また、水平リサイクルが実現するということは、裏を返せばトレイや繊維など、これまでペットボトルのリサイクル先だった産業にも影響を及ぼすことになる。SDGs観点でいえば水平リサイクルが理想だが、社会構造を考えると、ことはそう簡単ではないのだ。
そのことは細川氏もよく理解しており、「我々は既存の業界を破壊したいわけではありません」と強調する。
「ただ、環境への取り組み目標を定めたはいいけれど、具体的な方策がなくて停滞しているという自治体・事業者が少なくないことも事実です。そこに対して、水平リサイクルを一つの選択肢として提示できればと考えています」(細川氏)

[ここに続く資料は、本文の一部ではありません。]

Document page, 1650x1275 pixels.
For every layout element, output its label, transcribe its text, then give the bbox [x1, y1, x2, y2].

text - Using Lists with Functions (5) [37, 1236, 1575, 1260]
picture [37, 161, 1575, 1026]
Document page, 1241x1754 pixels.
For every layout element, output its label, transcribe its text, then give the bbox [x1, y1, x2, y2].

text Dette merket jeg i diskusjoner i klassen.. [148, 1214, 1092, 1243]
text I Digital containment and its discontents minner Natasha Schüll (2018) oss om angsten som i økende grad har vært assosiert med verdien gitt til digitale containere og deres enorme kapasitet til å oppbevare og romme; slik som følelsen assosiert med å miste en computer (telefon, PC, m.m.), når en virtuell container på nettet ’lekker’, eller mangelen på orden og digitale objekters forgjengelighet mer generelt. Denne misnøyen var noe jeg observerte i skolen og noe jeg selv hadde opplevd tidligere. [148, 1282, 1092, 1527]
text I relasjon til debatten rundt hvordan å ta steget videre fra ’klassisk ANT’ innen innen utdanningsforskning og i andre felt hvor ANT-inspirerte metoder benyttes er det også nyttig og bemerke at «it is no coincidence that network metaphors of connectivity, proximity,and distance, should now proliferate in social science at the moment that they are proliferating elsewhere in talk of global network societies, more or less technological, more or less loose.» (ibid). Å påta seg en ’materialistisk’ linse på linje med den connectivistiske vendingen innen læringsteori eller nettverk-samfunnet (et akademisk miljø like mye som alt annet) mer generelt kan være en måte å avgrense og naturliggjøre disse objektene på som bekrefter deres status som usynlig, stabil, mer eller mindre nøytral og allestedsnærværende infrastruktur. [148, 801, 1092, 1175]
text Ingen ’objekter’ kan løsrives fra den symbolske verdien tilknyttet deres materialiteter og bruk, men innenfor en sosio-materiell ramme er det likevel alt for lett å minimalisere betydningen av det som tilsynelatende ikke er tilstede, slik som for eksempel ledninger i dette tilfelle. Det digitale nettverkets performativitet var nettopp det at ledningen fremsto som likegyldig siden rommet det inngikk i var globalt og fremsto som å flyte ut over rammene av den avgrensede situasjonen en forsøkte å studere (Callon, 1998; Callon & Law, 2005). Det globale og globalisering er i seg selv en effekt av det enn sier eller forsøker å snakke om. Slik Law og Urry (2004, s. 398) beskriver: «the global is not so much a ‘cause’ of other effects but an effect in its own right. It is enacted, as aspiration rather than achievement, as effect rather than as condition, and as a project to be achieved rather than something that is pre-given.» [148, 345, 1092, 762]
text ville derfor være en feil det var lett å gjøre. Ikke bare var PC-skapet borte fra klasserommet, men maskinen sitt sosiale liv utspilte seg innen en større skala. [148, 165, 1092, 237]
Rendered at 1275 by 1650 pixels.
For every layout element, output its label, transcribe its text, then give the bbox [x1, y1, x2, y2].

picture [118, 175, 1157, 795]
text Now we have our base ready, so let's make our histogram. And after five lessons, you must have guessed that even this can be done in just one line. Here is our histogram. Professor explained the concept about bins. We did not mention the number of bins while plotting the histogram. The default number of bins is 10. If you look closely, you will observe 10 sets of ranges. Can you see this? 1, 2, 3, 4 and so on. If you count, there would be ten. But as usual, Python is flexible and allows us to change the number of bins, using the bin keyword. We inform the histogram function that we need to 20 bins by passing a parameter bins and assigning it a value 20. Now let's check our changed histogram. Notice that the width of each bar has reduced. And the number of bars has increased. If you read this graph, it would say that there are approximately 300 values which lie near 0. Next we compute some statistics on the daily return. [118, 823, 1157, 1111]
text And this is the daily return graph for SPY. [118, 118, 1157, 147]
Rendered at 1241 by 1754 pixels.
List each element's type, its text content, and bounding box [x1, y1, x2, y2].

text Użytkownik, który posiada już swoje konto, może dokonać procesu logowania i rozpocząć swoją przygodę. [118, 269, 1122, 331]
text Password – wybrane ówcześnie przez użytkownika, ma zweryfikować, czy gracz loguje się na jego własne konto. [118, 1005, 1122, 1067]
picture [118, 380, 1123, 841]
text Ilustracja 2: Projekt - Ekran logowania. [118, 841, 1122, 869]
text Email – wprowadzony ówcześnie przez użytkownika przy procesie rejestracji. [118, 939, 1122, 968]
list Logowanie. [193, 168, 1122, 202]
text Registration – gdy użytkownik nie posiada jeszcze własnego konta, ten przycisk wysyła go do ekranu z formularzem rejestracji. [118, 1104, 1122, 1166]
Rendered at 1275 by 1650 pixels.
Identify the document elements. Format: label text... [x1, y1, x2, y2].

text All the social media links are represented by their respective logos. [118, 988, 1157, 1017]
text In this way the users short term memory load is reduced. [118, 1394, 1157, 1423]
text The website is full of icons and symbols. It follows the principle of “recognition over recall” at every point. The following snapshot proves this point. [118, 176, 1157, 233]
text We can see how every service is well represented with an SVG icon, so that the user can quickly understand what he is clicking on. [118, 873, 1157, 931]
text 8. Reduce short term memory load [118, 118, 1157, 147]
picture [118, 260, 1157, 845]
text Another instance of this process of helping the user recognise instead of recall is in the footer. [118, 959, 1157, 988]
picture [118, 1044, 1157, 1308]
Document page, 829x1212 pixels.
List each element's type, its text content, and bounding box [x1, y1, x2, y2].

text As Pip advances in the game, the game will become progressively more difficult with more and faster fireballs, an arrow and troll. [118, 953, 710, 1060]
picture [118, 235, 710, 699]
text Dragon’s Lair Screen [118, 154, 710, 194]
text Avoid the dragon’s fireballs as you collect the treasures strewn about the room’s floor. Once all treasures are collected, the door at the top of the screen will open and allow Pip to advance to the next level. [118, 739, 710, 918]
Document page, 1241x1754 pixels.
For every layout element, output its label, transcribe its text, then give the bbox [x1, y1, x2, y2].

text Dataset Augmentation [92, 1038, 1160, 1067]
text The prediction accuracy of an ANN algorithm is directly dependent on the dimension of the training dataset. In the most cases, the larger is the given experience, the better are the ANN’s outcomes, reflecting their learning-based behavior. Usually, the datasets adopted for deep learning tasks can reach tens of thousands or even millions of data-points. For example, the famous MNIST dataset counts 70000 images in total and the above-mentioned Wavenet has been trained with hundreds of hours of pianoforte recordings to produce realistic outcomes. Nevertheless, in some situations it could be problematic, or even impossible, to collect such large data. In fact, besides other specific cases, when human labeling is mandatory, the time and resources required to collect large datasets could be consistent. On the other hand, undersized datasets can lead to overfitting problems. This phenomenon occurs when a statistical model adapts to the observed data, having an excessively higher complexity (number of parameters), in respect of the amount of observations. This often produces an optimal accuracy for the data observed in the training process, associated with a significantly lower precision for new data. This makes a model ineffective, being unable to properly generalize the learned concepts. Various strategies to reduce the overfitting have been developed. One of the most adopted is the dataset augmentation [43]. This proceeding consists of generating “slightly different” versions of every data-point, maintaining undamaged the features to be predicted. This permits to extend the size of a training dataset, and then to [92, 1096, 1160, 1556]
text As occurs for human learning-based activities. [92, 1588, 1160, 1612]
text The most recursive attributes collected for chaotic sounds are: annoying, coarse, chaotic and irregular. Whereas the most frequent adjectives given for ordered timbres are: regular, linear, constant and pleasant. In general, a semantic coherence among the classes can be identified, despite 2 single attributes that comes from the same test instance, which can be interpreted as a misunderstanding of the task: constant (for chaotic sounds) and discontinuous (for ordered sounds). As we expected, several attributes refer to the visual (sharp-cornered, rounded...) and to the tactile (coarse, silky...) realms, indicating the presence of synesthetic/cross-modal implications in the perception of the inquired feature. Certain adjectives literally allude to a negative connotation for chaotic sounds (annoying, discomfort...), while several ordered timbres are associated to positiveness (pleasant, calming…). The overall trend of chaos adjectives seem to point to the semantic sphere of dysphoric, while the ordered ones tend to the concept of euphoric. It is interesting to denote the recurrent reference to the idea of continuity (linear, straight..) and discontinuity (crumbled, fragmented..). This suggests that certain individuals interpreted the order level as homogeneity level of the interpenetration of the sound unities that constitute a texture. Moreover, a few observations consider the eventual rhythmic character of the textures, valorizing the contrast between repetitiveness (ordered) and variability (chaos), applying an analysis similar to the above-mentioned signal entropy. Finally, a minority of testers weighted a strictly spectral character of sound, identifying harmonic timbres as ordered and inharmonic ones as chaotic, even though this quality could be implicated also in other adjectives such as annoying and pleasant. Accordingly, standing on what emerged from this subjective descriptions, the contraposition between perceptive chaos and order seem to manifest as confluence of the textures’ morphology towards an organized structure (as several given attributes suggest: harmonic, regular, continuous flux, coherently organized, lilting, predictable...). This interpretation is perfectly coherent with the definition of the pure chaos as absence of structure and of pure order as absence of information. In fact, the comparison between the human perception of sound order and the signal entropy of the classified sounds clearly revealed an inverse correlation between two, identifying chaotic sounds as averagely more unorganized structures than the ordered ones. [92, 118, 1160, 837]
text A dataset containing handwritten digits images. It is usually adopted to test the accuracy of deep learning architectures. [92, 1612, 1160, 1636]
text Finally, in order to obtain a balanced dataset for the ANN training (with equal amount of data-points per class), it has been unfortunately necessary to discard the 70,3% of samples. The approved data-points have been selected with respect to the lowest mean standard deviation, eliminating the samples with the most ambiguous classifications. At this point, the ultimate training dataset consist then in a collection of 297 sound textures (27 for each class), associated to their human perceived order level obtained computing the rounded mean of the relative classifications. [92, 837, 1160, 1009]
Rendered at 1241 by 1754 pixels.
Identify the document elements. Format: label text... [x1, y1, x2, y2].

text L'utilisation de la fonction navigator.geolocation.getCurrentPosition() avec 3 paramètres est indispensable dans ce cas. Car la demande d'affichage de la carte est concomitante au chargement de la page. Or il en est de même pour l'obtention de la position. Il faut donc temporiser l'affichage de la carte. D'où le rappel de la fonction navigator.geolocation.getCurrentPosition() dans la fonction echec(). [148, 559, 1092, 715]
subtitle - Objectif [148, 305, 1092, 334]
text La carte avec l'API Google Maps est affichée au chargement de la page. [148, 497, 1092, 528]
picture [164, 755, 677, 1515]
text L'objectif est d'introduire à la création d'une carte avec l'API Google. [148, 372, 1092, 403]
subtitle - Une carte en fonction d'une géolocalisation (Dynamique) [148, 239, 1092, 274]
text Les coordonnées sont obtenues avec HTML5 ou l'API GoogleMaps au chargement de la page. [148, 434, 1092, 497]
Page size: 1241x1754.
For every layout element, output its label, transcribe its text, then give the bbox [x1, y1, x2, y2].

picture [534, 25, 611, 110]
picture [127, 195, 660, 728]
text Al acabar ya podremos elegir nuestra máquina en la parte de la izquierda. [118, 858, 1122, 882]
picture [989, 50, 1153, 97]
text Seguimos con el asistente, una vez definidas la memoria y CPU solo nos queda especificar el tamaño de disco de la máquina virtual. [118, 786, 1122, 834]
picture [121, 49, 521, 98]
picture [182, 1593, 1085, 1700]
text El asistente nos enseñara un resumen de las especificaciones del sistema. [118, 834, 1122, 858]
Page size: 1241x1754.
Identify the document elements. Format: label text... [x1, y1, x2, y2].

■ごみ収集の現場で目の当たりにしたペットボトル廃棄の課題
既存の社会構造を破壊せず、少しずつ水平リサイクルを社会に根付かせていくためには、何よりも現場を知ることが重要だ。そう考えた細川氏は、実際にごみ収集車に乗り、ごみ収集の作業についてまわったこともあるという。
「ごみ収集車が一杯になるのにビル30棟分くらいまわるので、それらのオフィスビル一つひとつに許可をとりました。その事前準備だけで1年ほどかかりました」と細川氏は笑う。
1週間、毎日ごみ収集の現場を見たことで、さまざまな発見があった。たとえば、ペットボトルキャップの問題だ。ペットボトルにキャップをつけたままごみに出してしまうと、容器内の空気が抜けないため、収集車に積める量が少なくなってしまう。それだけではない。収集車にペットボトルを入れる際、うまく潰れず、飛び出してしまうこともあるのだ。
その瞬間を目の当たりにした細川氏は、ペットボトルを潰さずキャップをつけたまま捨てることの危険性を痛感した。では一般消費者はそのことを知っているのか。「ペットボトルのキャップは外す」というごみ捨てのルールはある程度周知されていても、その理由まで深く考える人は決して多くない。だからこそ、軽い気持ちでキャップをつけたまま、ペットボトルを捨ててしまう人もいる。
「ごみ収集車に乗り、実際に現場を見て知ったのですが、中身が残っているペットボトルにキャップがついたままになっていると、ごみ収集の際ペットボトルが潰れずに飛び出して周囲を汚してしまうのはもちろん、危険も伴うんです」(細川氏)
ボトルtoボトルリサイクルの技術自体は確立できても、それだけでは十分とはいえない。水平リサイクルを真の意味で実現するためには、社会全体の意識を高め、全員が納得できる仕組みを作らなければならない。ごみ収集の現場を体験したことで、細川氏はそうした思いを強く持ったという。
技術開発だけでなく、現場の課題にも向き合うなど、常に地に足のついた取り組みを続けてきたサントリー。持続可能な社会に向けて、同社の取り組みが実を結ぶ日もそう遠くはなさそうだ。